La RD Congo risque de perdre ses partenaires…

La République Démocratique du Congo (RDC) va devoir encore attendre avant d’espérer obtenir un financement de la part de ses partenaires bilatéraux et multilatéraux. En effet la 4ème revue du Programme économique du gouvernement (PEG2) n’a pas abouti aux résultats escomptés. Ainsi donc le gouvernement congolais ne pourra pas s’attendre d’ici février ou mars 2012, à un financement vis-à-vis de ses partenaires notamment du Fonds Monétaire Internationale (FMI) et de la Banque Mondiale (BM).

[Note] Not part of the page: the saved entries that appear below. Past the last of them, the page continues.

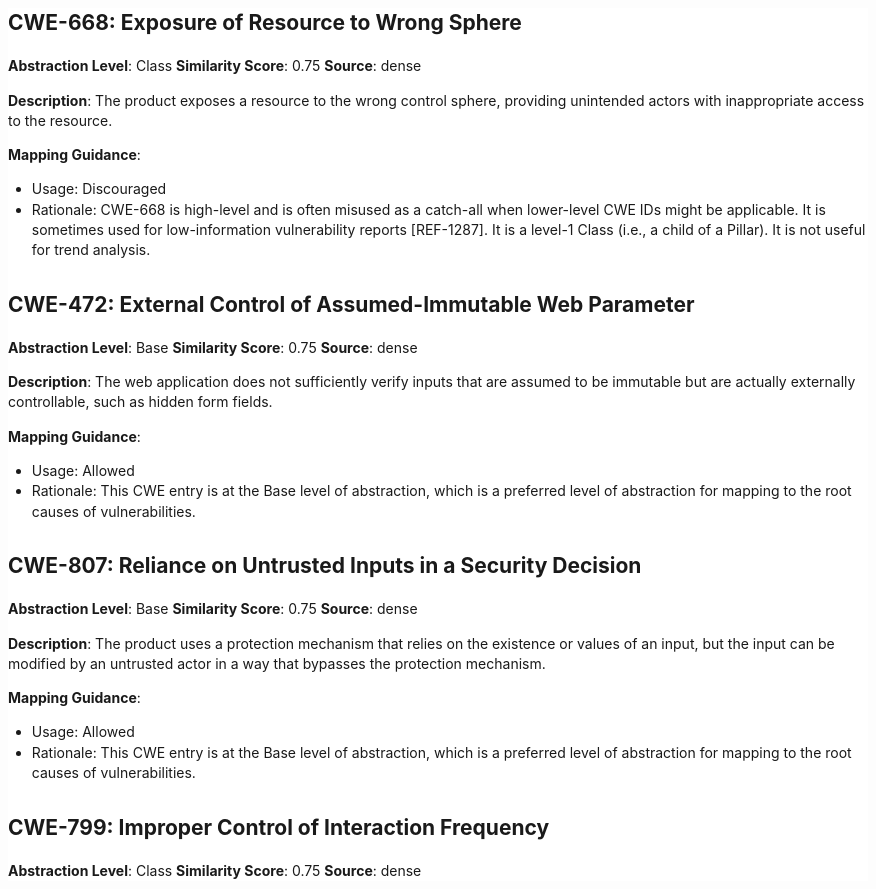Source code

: 

## CWE-668: Exposure of Resource to Wrong Sphere
**Abstraction Level**: Class
**Similarity Score**: 0.75
**Source**: dense

**Description**:
The product exposes a resource to the wrong control sphere, providing unintended actors with inappropriate access to the resource.

**Mapping Guidance**:
- Usage: Discouraged
- Rationale: CWE-668 is high-level and is often misused as a catch-all when lower-level CWE IDs might be applicable. It is sometimes used for low-information vulnerability reports [REF-1287]. It is a level-1 Class (i.e., a child of a Pillar). It is not useful for trend analysis.



## CWE-472: External Control of Assumed-Immutable Web Parameter
**Abstraction Level**: Base
**Similarity Score**: 0.75
**Source**: dense

**Description**:
The web application does not sufficiently verify inputs that are assumed to be immutable but are actually externally controllable, such as hidden form fields.

**Mapping Guidance**:
- Usage: Allowed
- Rationale: This CWE entry is at the Base level of abstraction, which is a preferred level of abstraction for mapping to the root causes of vulnerabilities.



## CWE-807: Reliance on Untrusted Inputs in a Security Decision
**Abstraction Level**: Base
**Similarity Score**: 0.75
**Source**: dense

**Description**:
The product uses a protection mechanism that relies on the existence or values of an input, but the input can be modified by an untrusted actor in a way that bypasses the protection mechanism.

**Mapping Guidance**:
- Usage: Allowed
- Rationale: This CWE entry is at the Base level of abstraction, which is a preferred level of abstraction for mapping to the root causes of vulnerabilities.



## CWE-799: Improper Control of Interaction Frequency
**Abstraction Level**: Class
**Similarity Score**: 0.75
**Source**: dense
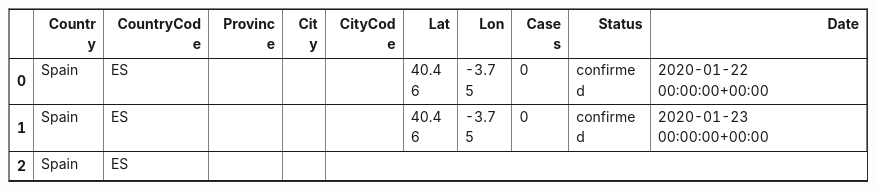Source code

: 


<div>
<style scoped>
    .dataframe tbody tr th:only-of-type {
        vertical-align: middle;
    }

    .dataframe tbody tr th {
        vertical-align: top;
    }

    .dataframe thead th {
        text-align: right;
    }
</style>
<table border="1" class="dataframe">
  <thead>
    <tr style="text-align: right;">
      <th></th>
      <th>Country</th>
      <th>CountryCode</th>
      <th>Province</th>
      <th>City</th>
      <th>CityCode</th>
      <th>Lat</th>
      <th>Lon</th>
      <th>Cases</th>
      <th>Status</th>
      <th>Date</th>
    </tr>
  </thead>
  <tbody>
    <tr>
      <th>0</th>
      <td>Spain</td>
      <td>ES</td>
      <td></td>
      <td></td>
      <td></td>
      <td>40.46</td>
      <td>-3.75</td>
      <td>0</td>
      <td>confirmed</td>
      <td>2020-01-22 00:00:00+00:00</td>
    </tr>
    <tr>
      <th>1</th>
      <td>Spain</td>
      <td>ES</td>
      <td></td>
      <td></td>
      <td></td>
      <td>40.46</td>
      <td>-3.75</td>
      <td>0</td>
      <td>confirmed</td>
      <td>2020-01-23 00:00:00+00:00</td>
    </tr>
    <tr>
      <th>2</th>
      <td>Spain</td>
      <td>ES</td>
      <td></td>
      <td></td>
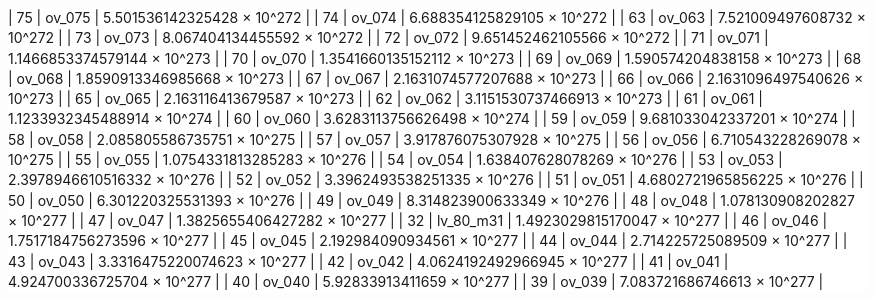 | 75 | ov_075 | 5.501536142325428 × 10^272 |
| 74 | ov_074 | 6.688354125829105 × 10^272 |
| 63 | ov_063 | 7.521009497608732 × 10^272 |
| 73 | ov_073 | 8.067404134455592 × 10^272 |
| 72 | ov_072 | 9.651452462105566 × 10^272 |
| 71 | ov_071 | 1.1466853374579144 × 10^273 |
| 70 | ov_070 | 1.3541660135152112 × 10^273 |
| 69 | ov_069 | 1.590574204838158 × 10^273 |
| 68 | ov_068 | 1.8590913346985668 × 10^273 |
| 67 | ov_067 | 2.1631074577207688 × 10^273 |
| 66 | ov_066 | 2.1631096497540626 × 10^273 |
| 65 | ov_065 | 2.163116413679587 × 10^273 |
| 62 | ov_062 | 3.1151530737466913 × 10^273 |
| 61 | ov_061 | 1.1233932345488914 × 10^274 |
| 60 | ov_060 | 3.6283113756626498 × 10^274 |
| 59 | ov_059 | 9.681033042337201 × 10^274 |
| 58 | ov_058 | 2.085805586735751 × 10^275 |
| 57 | ov_057 | 3.917876075307928 × 10^275 |
| 56 | ov_056 | 6.710543228269078 × 10^275 |
| 55 | ov_055 | 1.0754331813285283 × 10^276 |
| 54 | ov_054 | 1.638407628078269 × 10^276 |
| 53 | ov_053 | 2.3978946610516332 × 10^276 |
| 52 | ov_052 | 3.3962493538251335 × 10^276 |
| 51 | ov_051 | 4.6802721965856225 × 10^276 |
| 50 | ov_050 | 6.301220325531393 × 10^276 |
| 49 | ov_049 | 8.314823900633349 × 10^276 |
| 48 | ov_048 | 1.078130908202827 × 10^277 |
| 47 | ov_047 | 1.3825655406427282 × 10^277 |
| 32 | lv_80_m31 | 1.4923029815170047 × 10^277 |
| 46 | ov_046 | 1.7517184756273596 × 10^277 |
| 45 | ov_045 | 2.192984090934561 × 10^277 |
| 44 | ov_044 | 2.714225725089509 × 10^277 |
| 43 | ov_043 | 3.3316475220074623 × 10^277 |
| 42 | ov_042 | 4.0624192492966945 × 10^277 |
| 41 | ov_041 | 4.924700336725704 × 10^277 |
| 40 | ov_040 | 5.92833913411659 × 10^277 |
| 39 | ov_039 | 7.083721686746613 × 10^277 |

Au cours de ces assemblées qui ont été organisées à Kinshasa et à Washington autour du PEG2, les tentatives du ministre congolais des Finances Matata Ponyo Mapon, pour justifier la maitrise du cadre macroéconomique congolais par l’appréciation du franc congolais face au dollar, ont été vaines. Il en résulte donc qu’aucun consensus n’a été obtenu entre les différentes parties présentes jusqu’à aujourd’hui. Le dossier semble avoir été classé car Washington, de son côté, estime que cette impasse est imputable à la non transparence du gouvernement congolais, spécialement dans le secteur des ressources naturelles. Par ailleurs le gouvernement congolais quant à lui n’a pas été en mesure de fournir des pièces justificatives et des explications convaincantes sur des contrats signés entre la Sodimico et Gecamines au Katanga. Des faits reconnus par M. Matata Ponyo sur la radio Top Congo, émettant à Kinshasa. Outre ce fait, un communiqué de l’ONG Action contre l’impunité pour les droits humains (ACIDH) publié au mois de juillet dernier dénonçant «la vente en catimini» par la Gecamines de ses parts dans les sociétés minières Mutanda Mining et Kansuki Sprl, respectivement aux sociétés Actifs Rowny ltd et Biko Invest, a terni la crédibilité et la confiance entre la RDC et ses partenaires.